After the end of the war he was the first deputy mayor of the Reinickendorf district in the French sector of Berlin in 1945/46 . The first mayor at this time was Arthur Müller , who later became a member of the Brandenburg state parliament . Later he worked again as a high school supervisor in Berlin .

literature

  • Schneider, Hans. In: Hans-Joachim Fieber et al. (Ed.): Resistance in Berlin against the Nazi regime 1933 to 1945. A biographical lexicon. Volume 7. Trafo-Verlag, Berlin 2004, pp. 110–111. ISBN 978-3-896-26357-5
  • Gabriele Thieme-Duske ; Eckhard Rieke: The Mannhart group. Resistance in the north of Berlin.
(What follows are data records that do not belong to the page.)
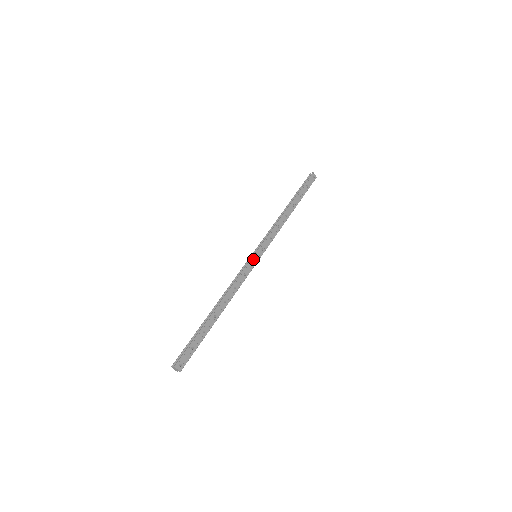
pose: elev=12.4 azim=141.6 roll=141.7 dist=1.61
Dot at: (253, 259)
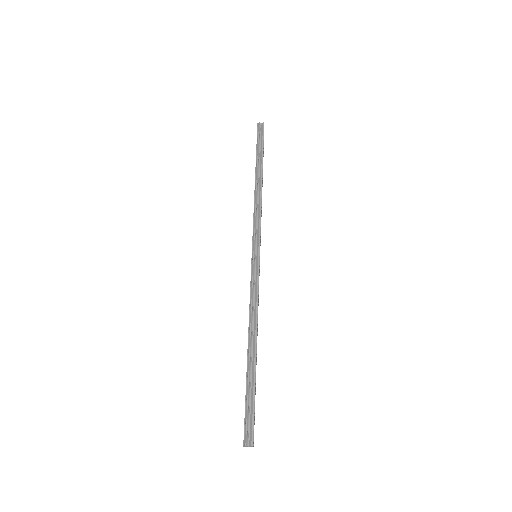
Dot at: (259, 263)
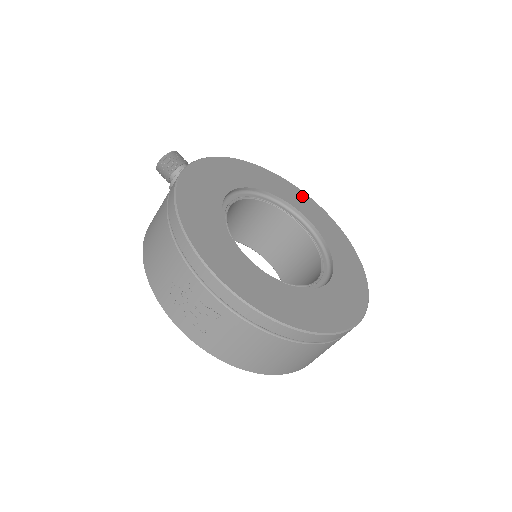
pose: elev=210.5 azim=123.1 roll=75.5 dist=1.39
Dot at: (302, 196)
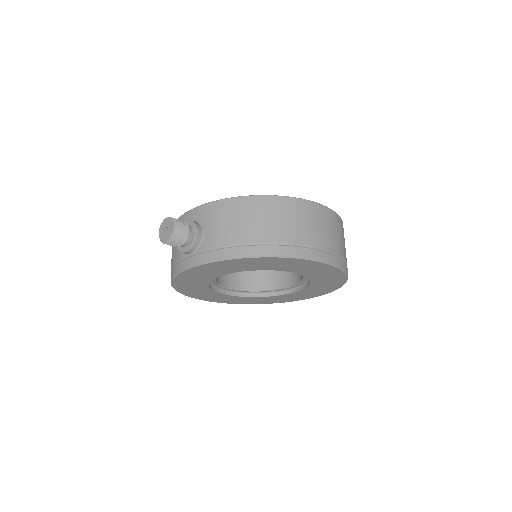
Dot at: (307, 264)
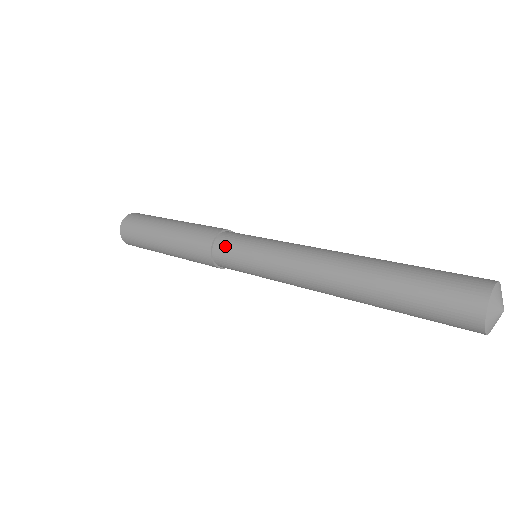
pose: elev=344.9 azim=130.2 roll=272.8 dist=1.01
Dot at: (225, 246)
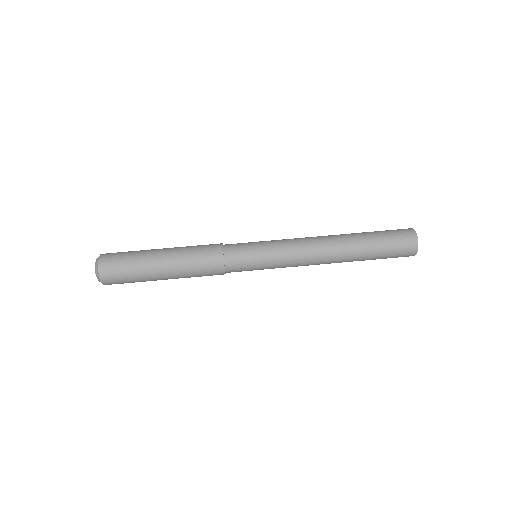
Dot at: occluded
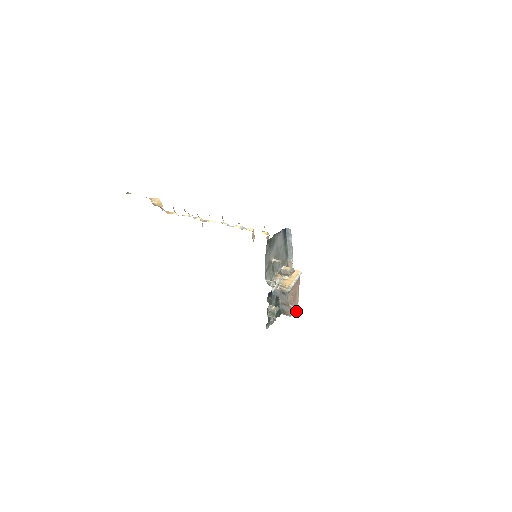
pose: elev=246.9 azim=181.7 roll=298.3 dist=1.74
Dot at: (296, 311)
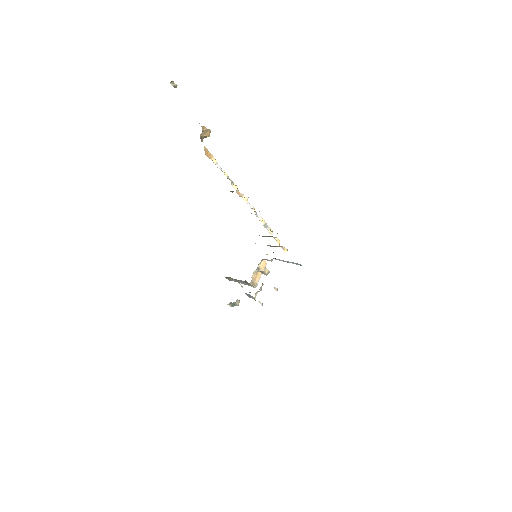
Dot at: occluded
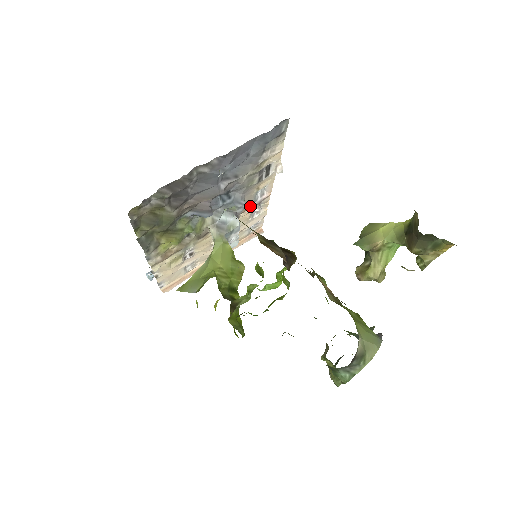
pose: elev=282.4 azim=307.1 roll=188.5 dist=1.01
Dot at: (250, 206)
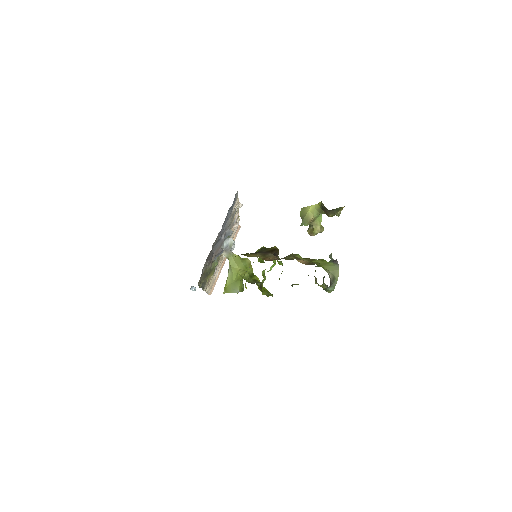
Dot at: occluded
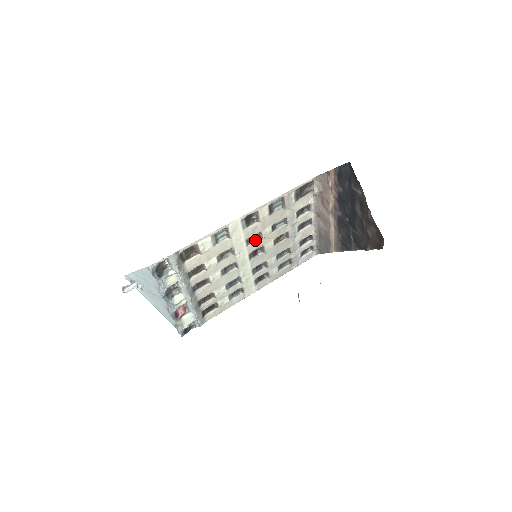
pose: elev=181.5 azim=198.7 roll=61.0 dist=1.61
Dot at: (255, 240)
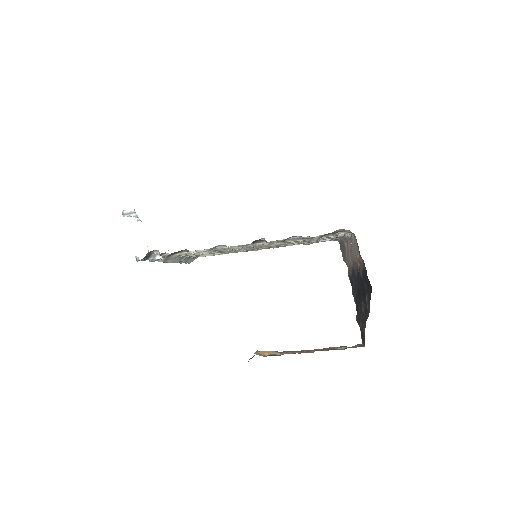
Dot at: occluded
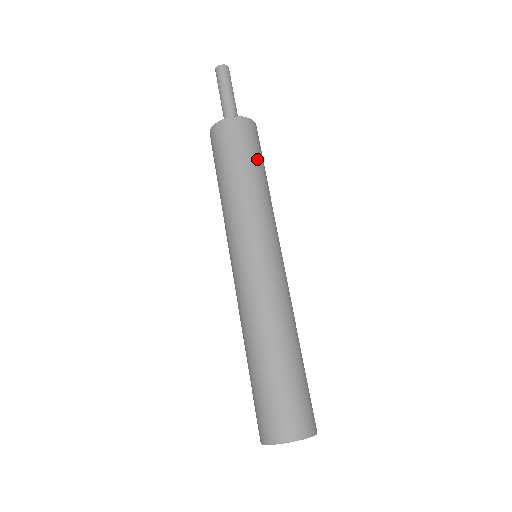
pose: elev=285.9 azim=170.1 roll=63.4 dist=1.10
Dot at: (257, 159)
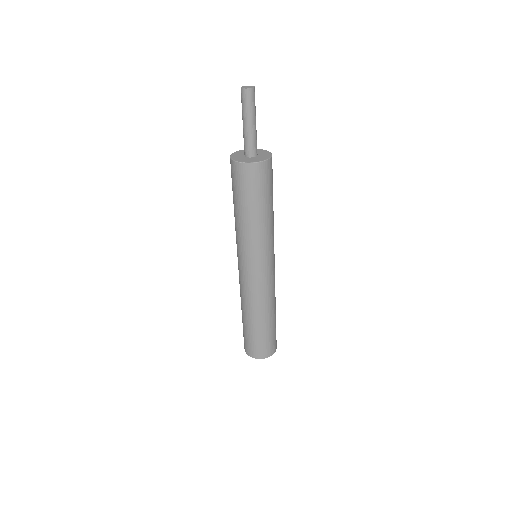
Dot at: (260, 200)
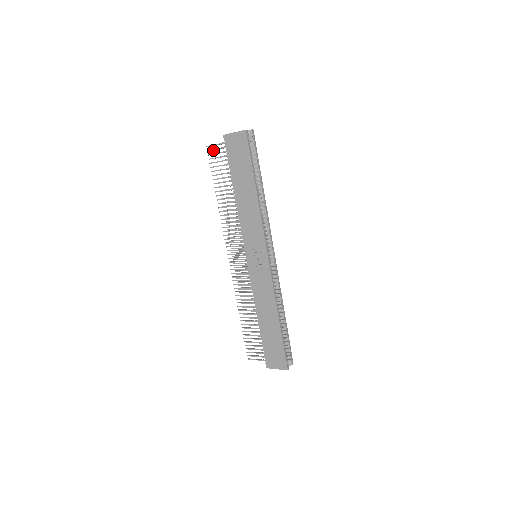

Edited by the AG Stolpersteine Reinickendorf for the victims of persecution for racial, political or other reasons during the time of National Socialism, Möller Druck und Verlag GmbH, Ahrensfelde; first published in Berlin in the past and present. Yearbook of the Berlin State Archives . Berlin 2016. ( pdf )

Web links

Individual evidence

  1. [1]
  2. ^ Gabriele Thieme-Duske; Eckhard Rieke: The Mannhart group. Resistance in the north of Berlin. Möller, Berlin 2006, p. 23.
  3. CV. Gesine Schwan's website; accessed on July 31, 2017.
  4. The date was given by Max Klesse in 1949 as the month when the group "Mannhart" was founded.
  5. Max Wilhelm Klesse. In: Persecuted Doctors. Institute for the History of Medicine, Charité , Berlin 2013.
  6. "Mannhart"; in: Hans-Rainer Sandvoss : The "other" Reich capital: Resistance from the workers' movement in Berlin from 1933 to 1945. Lukas-Verlag, Berlin 2007, pp. 254 ff. ISBN 978-3-936872-94-1
  7. 75 years of the Second World War. The end. Flyers of the anti-fascist resistance from the last days of the war in Berlin. trend online newspaper - Backgrounds and Topics, Issue 10/2014, Working Group on Capitalism Repeal (AKKA).
  8. ^ Gabriele Thieme-Duske; Eckhard Rieke: The Mannhart group. Resistance in the north of Berlin. Möller, Berlin 2006, p. 26.
  9. Brigitte Klesse: The representation of silk fabrics on Italian pictures of the 14th century. Diss. At the University of Cologne, 1958, p. 129. ( limited preview in the Google book search)
  10. ^ Gabriele Thieme-Duske; Eckhard Rieke: The Mannhart group. Resistance in the north of Berlin. Möller, Berlin 2006, p. 19.
  11. Hildburg Bruns: Your father saved a Jewish girl from the Nazis. Picture taken October 28, 2008.
  12. ^ The minutes of the meeting of the Berlin City Administration in 1945/46. Volume 1, 1946, footnote 23, p. 744; was incorrectly stated in the reference protocol as Erich Schneider .
  13. see: Official telephone book. Magistrate. Post and Telecommunications Department, Berlin, 1945, p. 48.